Incorporating Logic in Online Preference Learning for Safe Personalization of Autonomous Vehicles

Ruya Karagulle, Necmiye Ozay, Nikos Aréchiga, Jonathan A. DeCastro, Andrew Best

Published: 01 Jan 2024, Last Modified: 07 Jun 2024HSCC 2024EveryoneRevisionsBibTeXCC BY-SA 4.0

Abstract: Customizing autonomous vehicles to align with user preferences while ensuring safety may significantly impact their adoption. Collecting user preference data by asking a large number of comparison questions can be demanding. In this work, we use active learning along with temporal logic descriptions of constraints to enable safe learning of preferences with a reduced number of questions. We take a Bayesian inference approach combined with Weighted Signal Temporal Logic (WSTL), resulting in a WSTL formula that can rank signals based on user preferences and be used for correct-and-custom-by-construction control synthesis.

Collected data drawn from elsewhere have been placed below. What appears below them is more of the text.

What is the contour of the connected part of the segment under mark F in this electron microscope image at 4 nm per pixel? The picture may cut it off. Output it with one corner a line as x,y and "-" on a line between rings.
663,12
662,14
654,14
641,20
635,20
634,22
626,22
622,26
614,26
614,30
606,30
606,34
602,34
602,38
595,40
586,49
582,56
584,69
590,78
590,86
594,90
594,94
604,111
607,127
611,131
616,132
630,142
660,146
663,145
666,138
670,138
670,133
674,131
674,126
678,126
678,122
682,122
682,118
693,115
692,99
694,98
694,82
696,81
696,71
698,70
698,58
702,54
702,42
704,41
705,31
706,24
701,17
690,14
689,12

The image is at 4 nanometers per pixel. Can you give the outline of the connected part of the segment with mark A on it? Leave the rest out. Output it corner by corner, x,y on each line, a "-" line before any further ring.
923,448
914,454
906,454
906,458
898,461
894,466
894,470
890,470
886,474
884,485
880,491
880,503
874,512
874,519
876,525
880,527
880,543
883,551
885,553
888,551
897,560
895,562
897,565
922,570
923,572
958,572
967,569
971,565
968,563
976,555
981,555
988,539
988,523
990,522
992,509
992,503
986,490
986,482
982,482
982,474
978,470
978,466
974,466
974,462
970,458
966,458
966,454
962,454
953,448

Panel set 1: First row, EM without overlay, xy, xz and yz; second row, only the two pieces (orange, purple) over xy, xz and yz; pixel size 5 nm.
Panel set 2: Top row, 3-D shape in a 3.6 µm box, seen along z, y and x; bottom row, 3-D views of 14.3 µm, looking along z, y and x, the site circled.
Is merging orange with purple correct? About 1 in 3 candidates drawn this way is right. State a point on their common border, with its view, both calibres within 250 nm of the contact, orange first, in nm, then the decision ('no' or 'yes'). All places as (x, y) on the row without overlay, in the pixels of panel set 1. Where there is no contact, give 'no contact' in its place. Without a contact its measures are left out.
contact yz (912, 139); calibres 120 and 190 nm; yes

Our method is practical for formulas and signals with various complexity since we compute STL-related values offline. We provide an upper bound for the number of answers in disagreement with user answers. We demonstrate the performance of our method both on synthetic data and by human subject experiments in an immersive driving simulator. We consider two driving scenarios, one involving a vehicle approaching a pedestrian crossing and the other with an overtake maneuver. Our results over synthetic experiments with ground truth weight valuation show that our query selection algorithm converges faster than random query selection. Human subject study results show an average agreement of 94% with user answers during training, and 79% during validation (which increases to 86% when restricted to high confidence results).